Could you set down exactly the lines of the data below, starting at the one that holds "1. cd frontend" and ending at the one that holds "### By Novan", both included, and only those?

======== EXTRACTED RECORDS

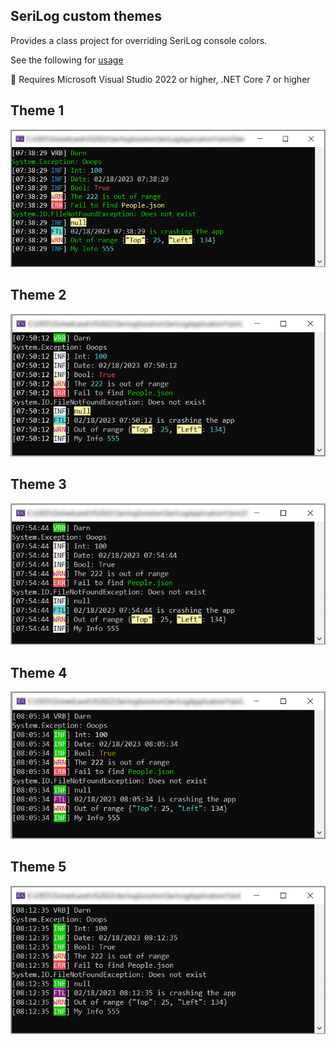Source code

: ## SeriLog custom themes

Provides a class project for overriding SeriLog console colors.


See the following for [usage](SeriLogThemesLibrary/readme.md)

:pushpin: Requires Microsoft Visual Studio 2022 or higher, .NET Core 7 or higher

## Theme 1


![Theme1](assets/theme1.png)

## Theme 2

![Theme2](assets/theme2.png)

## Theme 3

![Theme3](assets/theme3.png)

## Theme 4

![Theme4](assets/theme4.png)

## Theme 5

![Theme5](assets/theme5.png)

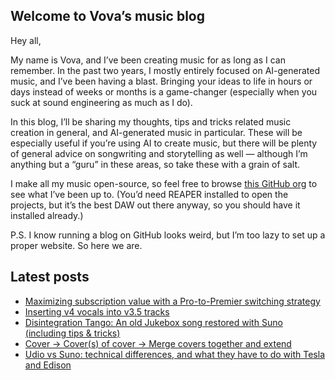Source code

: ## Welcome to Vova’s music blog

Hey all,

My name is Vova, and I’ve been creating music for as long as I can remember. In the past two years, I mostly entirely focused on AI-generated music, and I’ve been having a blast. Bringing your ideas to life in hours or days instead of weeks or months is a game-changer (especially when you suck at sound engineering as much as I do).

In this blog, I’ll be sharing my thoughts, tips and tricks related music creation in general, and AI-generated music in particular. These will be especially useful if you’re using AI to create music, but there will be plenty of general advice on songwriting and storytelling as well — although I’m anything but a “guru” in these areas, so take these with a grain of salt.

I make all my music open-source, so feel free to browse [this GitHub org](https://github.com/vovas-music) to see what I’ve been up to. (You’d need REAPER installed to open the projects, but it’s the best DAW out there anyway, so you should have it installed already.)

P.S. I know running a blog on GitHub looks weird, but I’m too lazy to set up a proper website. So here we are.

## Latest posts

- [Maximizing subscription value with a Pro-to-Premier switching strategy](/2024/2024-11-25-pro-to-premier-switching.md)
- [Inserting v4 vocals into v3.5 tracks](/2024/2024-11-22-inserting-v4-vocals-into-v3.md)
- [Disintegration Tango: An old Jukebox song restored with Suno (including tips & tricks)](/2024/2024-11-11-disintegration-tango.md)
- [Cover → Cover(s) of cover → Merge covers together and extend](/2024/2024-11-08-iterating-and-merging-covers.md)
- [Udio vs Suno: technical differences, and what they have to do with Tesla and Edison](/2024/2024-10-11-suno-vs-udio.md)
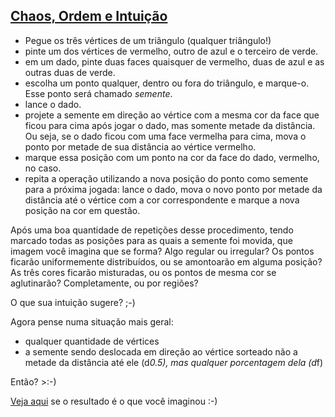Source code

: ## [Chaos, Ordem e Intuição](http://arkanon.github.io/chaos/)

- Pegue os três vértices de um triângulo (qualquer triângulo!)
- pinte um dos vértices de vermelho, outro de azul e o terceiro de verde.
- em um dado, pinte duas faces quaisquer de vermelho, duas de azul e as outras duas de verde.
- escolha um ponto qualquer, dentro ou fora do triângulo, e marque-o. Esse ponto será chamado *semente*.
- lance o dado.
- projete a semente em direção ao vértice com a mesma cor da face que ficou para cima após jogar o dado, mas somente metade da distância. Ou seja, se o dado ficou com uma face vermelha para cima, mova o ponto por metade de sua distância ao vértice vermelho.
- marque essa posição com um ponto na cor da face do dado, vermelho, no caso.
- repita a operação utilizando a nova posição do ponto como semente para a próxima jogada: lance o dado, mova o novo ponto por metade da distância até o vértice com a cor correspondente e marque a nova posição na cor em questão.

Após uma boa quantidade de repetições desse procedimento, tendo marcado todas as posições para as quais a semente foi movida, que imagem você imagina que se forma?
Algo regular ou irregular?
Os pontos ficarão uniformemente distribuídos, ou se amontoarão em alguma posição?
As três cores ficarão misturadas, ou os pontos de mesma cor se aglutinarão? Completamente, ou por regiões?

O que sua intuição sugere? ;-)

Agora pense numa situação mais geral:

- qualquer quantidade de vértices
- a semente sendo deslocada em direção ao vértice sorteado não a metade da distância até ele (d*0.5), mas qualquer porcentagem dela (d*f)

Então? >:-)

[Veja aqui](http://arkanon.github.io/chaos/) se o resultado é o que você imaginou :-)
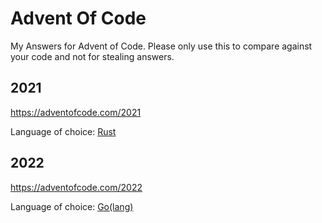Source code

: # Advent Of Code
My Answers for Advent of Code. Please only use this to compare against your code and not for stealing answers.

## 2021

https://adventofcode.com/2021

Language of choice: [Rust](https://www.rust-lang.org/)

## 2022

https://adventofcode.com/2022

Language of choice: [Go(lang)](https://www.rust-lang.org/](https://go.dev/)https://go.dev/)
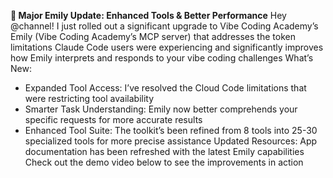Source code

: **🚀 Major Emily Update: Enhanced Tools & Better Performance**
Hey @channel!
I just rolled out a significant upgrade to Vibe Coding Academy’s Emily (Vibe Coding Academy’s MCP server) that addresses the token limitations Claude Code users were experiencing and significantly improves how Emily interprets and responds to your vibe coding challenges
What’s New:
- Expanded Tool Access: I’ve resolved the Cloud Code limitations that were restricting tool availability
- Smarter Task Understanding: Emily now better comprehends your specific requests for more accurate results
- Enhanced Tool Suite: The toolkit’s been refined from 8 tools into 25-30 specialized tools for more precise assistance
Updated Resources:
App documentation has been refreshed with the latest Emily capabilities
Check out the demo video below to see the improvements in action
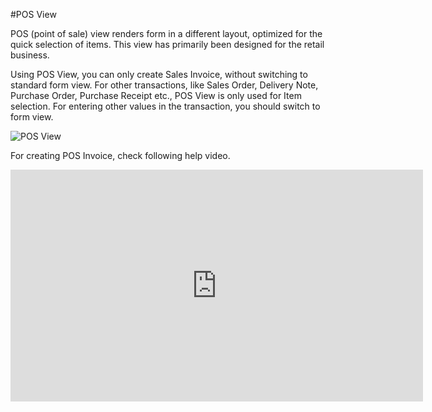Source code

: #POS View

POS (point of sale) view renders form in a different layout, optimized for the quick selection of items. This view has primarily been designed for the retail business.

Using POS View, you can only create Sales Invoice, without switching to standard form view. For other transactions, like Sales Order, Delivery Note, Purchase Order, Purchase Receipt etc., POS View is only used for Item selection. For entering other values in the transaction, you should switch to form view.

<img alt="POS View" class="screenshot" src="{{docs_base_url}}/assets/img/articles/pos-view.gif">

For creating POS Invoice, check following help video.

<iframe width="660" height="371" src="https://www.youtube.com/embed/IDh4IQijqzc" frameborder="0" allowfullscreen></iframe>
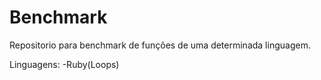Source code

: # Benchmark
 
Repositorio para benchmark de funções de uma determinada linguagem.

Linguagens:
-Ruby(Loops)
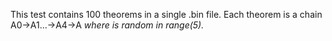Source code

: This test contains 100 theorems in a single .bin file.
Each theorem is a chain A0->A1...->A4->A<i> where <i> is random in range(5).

================
======== EXTRACTED RECORDS

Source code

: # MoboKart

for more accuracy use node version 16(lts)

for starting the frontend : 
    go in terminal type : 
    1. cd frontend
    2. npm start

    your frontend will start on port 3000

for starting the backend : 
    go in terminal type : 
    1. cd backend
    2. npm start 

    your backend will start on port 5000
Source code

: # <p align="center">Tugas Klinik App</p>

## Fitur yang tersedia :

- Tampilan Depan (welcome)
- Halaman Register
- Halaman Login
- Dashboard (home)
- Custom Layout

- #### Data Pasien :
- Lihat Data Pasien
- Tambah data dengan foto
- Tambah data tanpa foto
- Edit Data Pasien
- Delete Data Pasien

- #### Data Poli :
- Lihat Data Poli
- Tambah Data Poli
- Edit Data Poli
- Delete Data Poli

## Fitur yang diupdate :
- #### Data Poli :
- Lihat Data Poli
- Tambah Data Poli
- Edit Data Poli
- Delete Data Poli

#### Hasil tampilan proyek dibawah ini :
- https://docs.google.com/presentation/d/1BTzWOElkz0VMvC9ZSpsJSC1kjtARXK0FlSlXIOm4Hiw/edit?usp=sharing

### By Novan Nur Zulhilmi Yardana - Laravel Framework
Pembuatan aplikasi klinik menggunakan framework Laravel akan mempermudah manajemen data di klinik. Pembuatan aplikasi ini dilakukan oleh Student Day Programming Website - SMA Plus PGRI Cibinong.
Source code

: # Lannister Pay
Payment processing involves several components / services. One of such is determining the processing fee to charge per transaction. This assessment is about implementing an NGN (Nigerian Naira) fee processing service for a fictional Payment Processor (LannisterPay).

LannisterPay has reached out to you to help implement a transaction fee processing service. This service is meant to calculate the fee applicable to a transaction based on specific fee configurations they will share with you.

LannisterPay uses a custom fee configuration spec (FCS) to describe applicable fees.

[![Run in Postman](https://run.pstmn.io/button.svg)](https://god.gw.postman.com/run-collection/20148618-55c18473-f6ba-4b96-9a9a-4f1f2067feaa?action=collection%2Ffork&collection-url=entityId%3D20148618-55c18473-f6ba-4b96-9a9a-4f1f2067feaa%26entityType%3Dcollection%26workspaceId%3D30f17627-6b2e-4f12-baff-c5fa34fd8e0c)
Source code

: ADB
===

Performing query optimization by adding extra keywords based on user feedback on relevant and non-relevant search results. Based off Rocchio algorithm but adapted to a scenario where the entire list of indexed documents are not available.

================

▸ SOLVED PROBLEM
    1. cd frontend
    2. npm start

    your frontend will start on port 3000

for starting the backend : 
    go in terminal type : 
    1. cd backend
    2. npm start 

    your backend will start on port 5000
Source code

: # <p align="center">Tugas Klinik App</p>

## Fitur yang tersedia :

- Tampilan Depan (welcome)
- Halaman Register
- Halaman Login
- Dashboard (home)
- Custom Layout

- #### Data Pasien :
- Lihat Data Pasien
- Tambah data dengan foto
- Tambah data tanpa foto
- Edit Data Pasien
- Delete Data Pasien

- #### Data Poli :
- Lihat Data Poli
- Tambah Data Poli
- Edit Data Poli
- Delete Data Poli

## Fitur yang diupdate :
- #### Data Poli :
- Lihat Data Poli
- Tambah Data Poli
- Edit Data Poli
- Delete Data Poli

#### Hasil tampilan proyek dibawah ini :
- https://docs.google.com/presentation/d/1BTzWOElkz0VMvC9ZSpsJSC1kjtARXK0FlSlXIOm4Hiw/edit?usp=sharing

### By Novan Nur Zulhilmi Yardana - Laravel Framework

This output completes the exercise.